Die dänische Haltung im Hauptquartier der Vereinten Nationen ist nicht auf eine radikale Änderung der Außenpolitik zurückzuführen. Sie stellt nur einen Schritt zur Bewältigung eines offenen Problems dar. Dänemark ist als einziges EG-Land zugleich Mitglied der nordischen Gemeinschaft der skandinavischen Länder; es ist als einziges Land Skandinaviens in der EG, nachdem in Norwegen die diesbezügliche Volksabstimmung negativ verlaufen war. Somit hat das Land, das auch geographisch ein Bindeglied zwischen Mitteleuropa und dem Norden darstellt, in seiner politischen Haltung vielfältige Interessen unter einen Hut zu bringen; Interessen, die einander manchmal diametral entgegenlaufen - wie zuletzt im Südafrika-Streit vor den Vereinten Nationen.
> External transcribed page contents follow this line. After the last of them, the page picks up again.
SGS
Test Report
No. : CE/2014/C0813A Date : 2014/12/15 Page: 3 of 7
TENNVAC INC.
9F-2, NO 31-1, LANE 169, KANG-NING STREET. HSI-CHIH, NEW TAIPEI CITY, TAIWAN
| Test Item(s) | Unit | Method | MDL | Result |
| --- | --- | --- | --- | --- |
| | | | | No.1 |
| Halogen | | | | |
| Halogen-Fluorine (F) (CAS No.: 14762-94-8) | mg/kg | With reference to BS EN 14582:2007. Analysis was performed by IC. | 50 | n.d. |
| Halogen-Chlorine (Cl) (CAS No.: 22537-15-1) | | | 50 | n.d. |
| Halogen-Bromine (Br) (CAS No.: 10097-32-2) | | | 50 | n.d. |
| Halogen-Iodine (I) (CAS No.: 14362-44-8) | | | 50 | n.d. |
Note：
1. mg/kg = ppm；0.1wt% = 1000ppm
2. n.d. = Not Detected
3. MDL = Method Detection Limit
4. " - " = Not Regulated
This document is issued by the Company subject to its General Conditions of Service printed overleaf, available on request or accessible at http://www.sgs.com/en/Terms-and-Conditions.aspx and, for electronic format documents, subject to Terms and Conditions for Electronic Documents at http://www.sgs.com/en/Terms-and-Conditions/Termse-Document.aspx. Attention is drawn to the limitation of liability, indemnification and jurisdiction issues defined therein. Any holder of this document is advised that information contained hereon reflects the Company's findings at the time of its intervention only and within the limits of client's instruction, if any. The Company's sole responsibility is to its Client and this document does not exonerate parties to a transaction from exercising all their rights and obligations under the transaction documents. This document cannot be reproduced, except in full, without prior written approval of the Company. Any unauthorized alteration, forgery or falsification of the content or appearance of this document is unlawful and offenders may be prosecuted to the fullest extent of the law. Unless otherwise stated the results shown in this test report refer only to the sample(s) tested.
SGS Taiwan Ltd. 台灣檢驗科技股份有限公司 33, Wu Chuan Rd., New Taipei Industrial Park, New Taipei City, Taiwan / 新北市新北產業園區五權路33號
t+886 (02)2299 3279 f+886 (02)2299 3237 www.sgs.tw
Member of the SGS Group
Denn die übrigen Staaten Skandinaviens sind schon früher sukzessive auf eine radikalere Haltung gegenüber den weißen Minderheitsregierungen auf dem schwarzen Kontinent eingeschwenkt. Den Anfang hatten Island und Finnland gemacht, zuletzt haben, nach Schweden, dessen bürgerliche Regierung deutlich ihre scharf ablehnende Haltung gegenüber der Arpart-heidspolitik betonte, auch die Norweger eine extremere Haltung gewählt. Daß Dänemark dem Beispiel seiner Nachbarstaaten freilich just in dem Augenblick folgen mußte, da mit einer Resolution die wichtigen Handelspartner in Westeuropa und den USA attackiert werden, hat der Regierung auch innenpolitische Kritik eingetragen. Bei einer kurzfristig einberufenen Sitzung des Außenpolitischen Ausschusse des Parlamentes hatten die bürgerlichen Parteien noch in letzter Minute versucht, die Regierung zu einer Stimmenthaltung zu bewegen. Eine Kontrastimme zur Resolution war wegen der traditionell kritischen Haltung gegenüber Südafrika ohnedies nicht zur Debatte gestanden. Immerhin wurde das dänische Votum in einem entscheidenden Punkt noch abgeändert. Es kam zu einer Stimmenthaltung in der wichtigen Frage der weiteren Sanktionen gegen Südafrika, in deren Wortlaut unter anderem von einem vollständigen Abbruch der diplomatischen Beziehungen und vom Ausschluß Südafrikas aus den Vereinten Nationen die Rede war. Die Zustimmung in diesem Punkt hätte den Bruch mit der bisherigen Auffassung bedeutet, in der UNO sollten alle Staaten vertreten bleiben, weil man auf diesem Weg besser auf sie einwirken könne.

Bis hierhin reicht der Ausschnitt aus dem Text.